Вторым соседом был Зиновий Петрович Котов — «профсоюзный бюрократ», как величал его Колечкин. Лет ему было под сорок. Носил почти незаметные маленькие усики. Андрею казались они приклеенными.

Первое время Андрея утомляли «ходячие» больные. Они, каждый на свой лад, старались проявить к нему максимум внимания, забывая о своих недугах. То один, то другой присаживался возле койки, не спеша, с толком рассказывал о своей собственной жизни:

— А у меня, знаешь, однажды было…

И Андрей стал бояться гостей. Услышит неторопливый стукоток костылей или тихие, шаркающие ноги, закроет глаза и гадает: «Мимо или ко мне? Мимо или ко мне? Хоть бы мимо!» Но стукоток прекращался возле Андрея, затем скрипела старенькая табуретка под тяжестью тела и тихий ласковый голос спрашивал:

— Спишь, сосед, или нет? Я тебе вот гостинцев принес: баба сегодня приходила, так что ты возьми, не брезгай.
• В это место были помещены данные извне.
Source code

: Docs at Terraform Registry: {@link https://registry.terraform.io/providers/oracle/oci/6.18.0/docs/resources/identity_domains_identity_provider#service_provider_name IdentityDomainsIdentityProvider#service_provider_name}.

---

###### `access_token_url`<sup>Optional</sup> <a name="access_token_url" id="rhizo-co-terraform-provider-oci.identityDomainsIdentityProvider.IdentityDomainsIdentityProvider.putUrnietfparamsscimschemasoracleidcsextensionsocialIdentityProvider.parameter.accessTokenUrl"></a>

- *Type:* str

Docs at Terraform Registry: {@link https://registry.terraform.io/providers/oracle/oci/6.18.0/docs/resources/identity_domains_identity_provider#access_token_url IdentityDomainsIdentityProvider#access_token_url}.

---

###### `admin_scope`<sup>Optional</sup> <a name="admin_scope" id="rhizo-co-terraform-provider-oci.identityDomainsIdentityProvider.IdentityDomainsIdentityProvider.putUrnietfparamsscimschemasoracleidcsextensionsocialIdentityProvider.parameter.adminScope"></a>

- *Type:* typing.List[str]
Андрей с сожалением открывал глаза, отказывался, но потом благодарил за гостинцы. За гостинцами, конечно, следовал и разговор. Однажды Семен возмутился. Когда подковылял очередной сердобольный посетитель и неизменно ласково спросил:

— Спишь, сосед, или нет? — Семен поманил его пальцем и на ухо, но чтобы слышали все, прошипел:

— Слушай, братец! Катись-ка ты отсюда на третьей скорости. Ей-богу!

— Я что? Отвлечь бы его, побалакать.

— Пойдем в коридор и побалакаем: я тебе, пожалуй, про Адама и Еву расскажу.

— Ладно, ты не сердись. Я ведь с открытой душой…

— А я с поганой?! Да вы с открытыми душами своими разговорами угробить его свободно можете. Парень он стеснительный, отбрить не смеет. Сам не видишь? А ну, катись, катись.